On the other side, fivefold CV approaches contribute some additional insights about the performances of the proposed algorithms. These insights can be listed as follows:

  • Considering LL-ELM and Liu-ELM in all data sets, there is one d value which gives better fivefold CV results in terms of either RMSE or SD than hold-out results.

  • In all data sets, fivefold CV results for LL-ELM according to \(d_{1}\) give higher reduction rate in testing RMSE values than Lasso-ELM and Enet-ELM when compared to hold-out results. Additionally, this is also true for the SD criterion with one exception of Lasso-ELM results for Bank Domains data set.

  • In all data sets, according to SD criterion, LL-ELM for \(d_{2}\) gives better reduction rate values than ELM and RR-ELM in fivefold CV criterion than hold-out criterion.

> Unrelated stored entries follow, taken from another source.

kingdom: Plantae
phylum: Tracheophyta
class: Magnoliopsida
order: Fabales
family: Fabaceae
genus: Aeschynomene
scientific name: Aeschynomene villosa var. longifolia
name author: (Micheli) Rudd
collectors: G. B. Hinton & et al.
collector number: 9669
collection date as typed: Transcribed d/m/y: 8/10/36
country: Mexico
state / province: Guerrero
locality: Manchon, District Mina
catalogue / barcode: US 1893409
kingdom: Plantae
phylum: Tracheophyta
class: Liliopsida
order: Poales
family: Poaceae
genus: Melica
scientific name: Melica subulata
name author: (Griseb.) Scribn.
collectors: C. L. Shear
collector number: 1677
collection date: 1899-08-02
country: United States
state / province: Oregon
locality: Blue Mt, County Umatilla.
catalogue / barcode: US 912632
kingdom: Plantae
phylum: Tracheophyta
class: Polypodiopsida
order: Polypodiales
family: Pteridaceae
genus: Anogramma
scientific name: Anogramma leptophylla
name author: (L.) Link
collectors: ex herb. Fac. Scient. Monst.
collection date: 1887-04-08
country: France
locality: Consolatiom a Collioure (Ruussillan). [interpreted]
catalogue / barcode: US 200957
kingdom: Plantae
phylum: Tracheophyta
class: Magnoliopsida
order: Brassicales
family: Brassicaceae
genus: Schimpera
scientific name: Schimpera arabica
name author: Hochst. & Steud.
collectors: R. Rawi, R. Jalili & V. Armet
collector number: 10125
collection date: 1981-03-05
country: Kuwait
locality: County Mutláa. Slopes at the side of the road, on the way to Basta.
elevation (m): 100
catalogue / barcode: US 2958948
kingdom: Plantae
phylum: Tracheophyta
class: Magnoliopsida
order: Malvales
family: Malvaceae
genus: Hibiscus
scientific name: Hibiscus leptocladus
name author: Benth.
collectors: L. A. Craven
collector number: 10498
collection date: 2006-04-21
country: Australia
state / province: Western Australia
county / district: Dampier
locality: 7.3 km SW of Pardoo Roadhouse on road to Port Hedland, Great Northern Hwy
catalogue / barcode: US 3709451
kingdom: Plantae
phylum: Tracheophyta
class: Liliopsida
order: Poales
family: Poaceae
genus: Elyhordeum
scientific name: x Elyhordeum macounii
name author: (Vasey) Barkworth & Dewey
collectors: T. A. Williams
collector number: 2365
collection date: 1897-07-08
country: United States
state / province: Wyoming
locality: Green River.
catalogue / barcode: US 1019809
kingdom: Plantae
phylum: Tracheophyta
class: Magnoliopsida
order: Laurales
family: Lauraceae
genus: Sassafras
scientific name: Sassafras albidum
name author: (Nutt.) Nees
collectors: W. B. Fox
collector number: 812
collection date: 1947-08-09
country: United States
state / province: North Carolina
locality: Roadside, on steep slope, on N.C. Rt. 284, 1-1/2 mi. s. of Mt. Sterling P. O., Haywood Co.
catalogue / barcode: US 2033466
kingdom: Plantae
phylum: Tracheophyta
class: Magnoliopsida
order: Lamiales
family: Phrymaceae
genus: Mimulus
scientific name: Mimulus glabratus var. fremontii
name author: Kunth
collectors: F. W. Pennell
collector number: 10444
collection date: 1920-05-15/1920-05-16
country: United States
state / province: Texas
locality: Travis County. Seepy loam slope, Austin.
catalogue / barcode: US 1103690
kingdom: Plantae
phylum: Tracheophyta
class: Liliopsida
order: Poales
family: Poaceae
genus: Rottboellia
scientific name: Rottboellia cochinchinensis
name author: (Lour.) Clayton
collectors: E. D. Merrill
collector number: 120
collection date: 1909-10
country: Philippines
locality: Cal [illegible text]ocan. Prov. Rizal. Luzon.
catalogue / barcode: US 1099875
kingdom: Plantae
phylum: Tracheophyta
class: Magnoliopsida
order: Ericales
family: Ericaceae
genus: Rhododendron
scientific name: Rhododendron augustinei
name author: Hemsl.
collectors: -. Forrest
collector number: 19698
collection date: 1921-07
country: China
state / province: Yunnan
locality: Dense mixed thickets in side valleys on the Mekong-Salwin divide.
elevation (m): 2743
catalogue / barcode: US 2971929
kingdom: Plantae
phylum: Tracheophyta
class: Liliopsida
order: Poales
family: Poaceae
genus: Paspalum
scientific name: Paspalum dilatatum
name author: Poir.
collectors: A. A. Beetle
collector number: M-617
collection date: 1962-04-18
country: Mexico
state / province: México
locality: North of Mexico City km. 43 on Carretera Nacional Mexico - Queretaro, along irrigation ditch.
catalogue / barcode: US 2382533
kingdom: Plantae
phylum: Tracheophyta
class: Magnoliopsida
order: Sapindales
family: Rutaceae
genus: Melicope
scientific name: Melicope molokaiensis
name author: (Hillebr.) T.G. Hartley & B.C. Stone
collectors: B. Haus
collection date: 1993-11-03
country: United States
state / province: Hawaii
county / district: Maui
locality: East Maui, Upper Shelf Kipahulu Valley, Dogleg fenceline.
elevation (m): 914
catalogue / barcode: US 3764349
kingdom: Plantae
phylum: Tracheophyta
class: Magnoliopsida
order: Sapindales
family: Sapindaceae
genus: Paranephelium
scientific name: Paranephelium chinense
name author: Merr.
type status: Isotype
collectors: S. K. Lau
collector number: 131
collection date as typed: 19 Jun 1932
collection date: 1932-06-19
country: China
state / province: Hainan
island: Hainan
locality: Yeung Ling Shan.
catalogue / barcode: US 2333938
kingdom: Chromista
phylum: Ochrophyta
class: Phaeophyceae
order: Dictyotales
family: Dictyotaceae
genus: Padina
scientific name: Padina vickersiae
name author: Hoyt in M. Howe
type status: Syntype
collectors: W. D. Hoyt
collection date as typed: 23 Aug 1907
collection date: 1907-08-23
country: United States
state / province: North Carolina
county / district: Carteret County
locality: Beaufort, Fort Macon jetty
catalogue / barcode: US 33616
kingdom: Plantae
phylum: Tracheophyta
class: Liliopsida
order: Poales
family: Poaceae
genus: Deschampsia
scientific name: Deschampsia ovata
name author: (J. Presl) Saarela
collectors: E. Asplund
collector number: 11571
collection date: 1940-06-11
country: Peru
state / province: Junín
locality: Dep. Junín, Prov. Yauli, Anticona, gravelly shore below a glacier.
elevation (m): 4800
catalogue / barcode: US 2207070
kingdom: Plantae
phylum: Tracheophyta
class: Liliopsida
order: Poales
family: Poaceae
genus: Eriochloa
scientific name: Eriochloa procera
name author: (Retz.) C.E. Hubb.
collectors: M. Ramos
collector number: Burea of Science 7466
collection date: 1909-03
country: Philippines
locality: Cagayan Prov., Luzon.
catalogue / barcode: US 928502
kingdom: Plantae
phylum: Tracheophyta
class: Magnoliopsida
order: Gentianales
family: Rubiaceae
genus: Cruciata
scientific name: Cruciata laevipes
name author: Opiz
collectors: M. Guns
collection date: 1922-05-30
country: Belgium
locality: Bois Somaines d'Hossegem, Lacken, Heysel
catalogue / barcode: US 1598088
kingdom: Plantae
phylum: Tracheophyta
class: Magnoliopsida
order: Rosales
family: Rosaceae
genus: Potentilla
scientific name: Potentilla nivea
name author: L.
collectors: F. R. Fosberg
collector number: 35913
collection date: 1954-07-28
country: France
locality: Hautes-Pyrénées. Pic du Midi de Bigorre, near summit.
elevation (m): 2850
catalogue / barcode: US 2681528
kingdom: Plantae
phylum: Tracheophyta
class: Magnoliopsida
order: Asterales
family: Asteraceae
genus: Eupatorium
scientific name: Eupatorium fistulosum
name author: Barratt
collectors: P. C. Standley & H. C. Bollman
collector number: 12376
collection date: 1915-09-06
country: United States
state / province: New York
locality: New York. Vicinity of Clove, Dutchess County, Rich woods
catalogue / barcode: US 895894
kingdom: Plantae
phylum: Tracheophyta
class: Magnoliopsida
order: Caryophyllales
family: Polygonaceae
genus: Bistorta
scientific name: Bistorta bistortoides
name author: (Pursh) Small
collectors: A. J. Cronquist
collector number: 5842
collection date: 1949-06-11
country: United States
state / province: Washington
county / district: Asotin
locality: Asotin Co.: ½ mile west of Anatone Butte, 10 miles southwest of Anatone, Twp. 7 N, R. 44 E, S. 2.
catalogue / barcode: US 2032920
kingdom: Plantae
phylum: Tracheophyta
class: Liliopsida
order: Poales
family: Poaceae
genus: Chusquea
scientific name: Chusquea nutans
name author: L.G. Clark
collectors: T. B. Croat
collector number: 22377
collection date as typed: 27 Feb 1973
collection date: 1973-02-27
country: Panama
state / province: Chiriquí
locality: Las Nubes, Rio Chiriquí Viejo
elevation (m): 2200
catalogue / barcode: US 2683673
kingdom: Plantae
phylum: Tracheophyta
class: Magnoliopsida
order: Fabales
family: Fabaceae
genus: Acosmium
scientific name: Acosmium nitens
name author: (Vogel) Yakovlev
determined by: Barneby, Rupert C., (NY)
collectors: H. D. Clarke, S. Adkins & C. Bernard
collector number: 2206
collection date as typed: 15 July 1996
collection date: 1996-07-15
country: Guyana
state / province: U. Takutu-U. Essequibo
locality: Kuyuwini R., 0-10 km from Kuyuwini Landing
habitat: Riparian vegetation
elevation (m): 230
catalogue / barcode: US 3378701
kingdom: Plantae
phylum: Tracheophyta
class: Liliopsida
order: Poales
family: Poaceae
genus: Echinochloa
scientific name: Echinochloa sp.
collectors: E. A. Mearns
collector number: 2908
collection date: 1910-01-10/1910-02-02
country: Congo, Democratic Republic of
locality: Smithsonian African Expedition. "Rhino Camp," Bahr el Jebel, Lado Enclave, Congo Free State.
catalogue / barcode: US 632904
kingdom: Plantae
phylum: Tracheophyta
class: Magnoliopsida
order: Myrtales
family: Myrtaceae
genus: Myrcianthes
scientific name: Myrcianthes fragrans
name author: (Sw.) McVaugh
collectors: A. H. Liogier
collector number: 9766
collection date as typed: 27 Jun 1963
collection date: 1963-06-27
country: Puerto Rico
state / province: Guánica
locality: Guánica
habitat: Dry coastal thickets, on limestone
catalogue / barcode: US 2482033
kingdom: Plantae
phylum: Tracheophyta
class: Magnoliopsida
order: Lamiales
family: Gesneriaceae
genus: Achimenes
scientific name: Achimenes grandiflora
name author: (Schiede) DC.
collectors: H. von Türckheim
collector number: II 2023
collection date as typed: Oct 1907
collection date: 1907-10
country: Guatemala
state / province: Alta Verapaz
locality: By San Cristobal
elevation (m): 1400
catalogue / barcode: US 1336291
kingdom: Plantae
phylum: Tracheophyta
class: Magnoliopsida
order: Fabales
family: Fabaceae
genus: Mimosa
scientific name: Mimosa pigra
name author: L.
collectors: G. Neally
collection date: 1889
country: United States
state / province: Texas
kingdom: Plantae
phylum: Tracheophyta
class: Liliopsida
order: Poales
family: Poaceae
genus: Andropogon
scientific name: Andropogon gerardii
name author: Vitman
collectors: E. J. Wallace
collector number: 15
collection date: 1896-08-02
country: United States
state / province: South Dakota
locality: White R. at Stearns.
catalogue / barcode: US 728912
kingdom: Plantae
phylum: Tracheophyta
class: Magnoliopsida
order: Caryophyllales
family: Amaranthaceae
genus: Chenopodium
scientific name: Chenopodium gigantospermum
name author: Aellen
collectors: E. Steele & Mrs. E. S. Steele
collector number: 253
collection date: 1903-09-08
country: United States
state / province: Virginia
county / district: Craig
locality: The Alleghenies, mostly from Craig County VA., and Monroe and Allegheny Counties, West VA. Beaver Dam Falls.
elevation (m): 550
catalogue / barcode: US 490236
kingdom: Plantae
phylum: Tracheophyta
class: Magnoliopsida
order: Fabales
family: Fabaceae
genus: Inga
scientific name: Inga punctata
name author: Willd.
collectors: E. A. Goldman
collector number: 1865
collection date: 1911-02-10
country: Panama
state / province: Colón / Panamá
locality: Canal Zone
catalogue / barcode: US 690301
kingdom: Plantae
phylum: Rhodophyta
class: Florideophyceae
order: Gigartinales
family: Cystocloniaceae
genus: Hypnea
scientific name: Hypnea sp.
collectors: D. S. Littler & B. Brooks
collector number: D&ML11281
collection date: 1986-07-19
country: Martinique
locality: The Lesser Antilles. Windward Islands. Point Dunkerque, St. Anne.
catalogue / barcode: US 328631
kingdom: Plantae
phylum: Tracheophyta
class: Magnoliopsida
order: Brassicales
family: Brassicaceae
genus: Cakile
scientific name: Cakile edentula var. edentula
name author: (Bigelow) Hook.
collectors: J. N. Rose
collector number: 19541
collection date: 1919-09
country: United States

Table 4 Norm comparison of Liu-ELM and LL-ELM algorithms

In order to present an insight into the regularization level of each algorithm, the norm values of coefficients obtained via Liu-ELM and LL-ELM are calculated for these data sets and are given in Table 4. Although Liu-ELM has lower testing RMSE value, the mean norm value for Liu-ELM is higher than that for LL-ELM for all data sets for both hold-out and fivefold CV approaches. This means that the proposed algorithm shrinks more severe than Liu-ELM.

Fig. 2
figure 2

The performance comparison of Liu-ELM and LL-ELM based on random biasing parameter

6 Discussion and conclusions

In this paper, we proposed a novel regularization and variable selection algorithm to improve the conventional extreme learning machine and its variants. The proposed algorithm combines the benefits of Liu and Lasso regression methods to deal with the drawbacks of ELM like the instability, poor generalizability and under or overfitting problems. The experimental studies based on both hold-out and k-fold cross-validation approaches show that LL-ELM generally improves the training and testing performance of ELM and overperforms the well-known competitors. It is seen that LL-ELM has a notable shrinkage property compared with other algorithms, particularly Liu-ELM. Although LL-ELM does not carry out a hard variable selection (i.e., node selection) process like Lasso or elastic net, the level of shrinkage with an amount of sparsity is better to give good generalization performance. The norm of estimated coefficients is lower than other algorithms. This means that LL-ELM may guarantee lower norm estimated which can provide more stable and accurate results in terms of generalization performance. It should be noted that the level of LL-ELM’s sparsity property can be improved by considering alternative ways of parameter selection methods. Besides, the proposed algorithm is a tool for both regressional and classification tasks in data-oriented studies.

The limitation LL-ELM is that it cannot be applied to high-dimensional data. Therefore, our next study will focus on solving this limitation.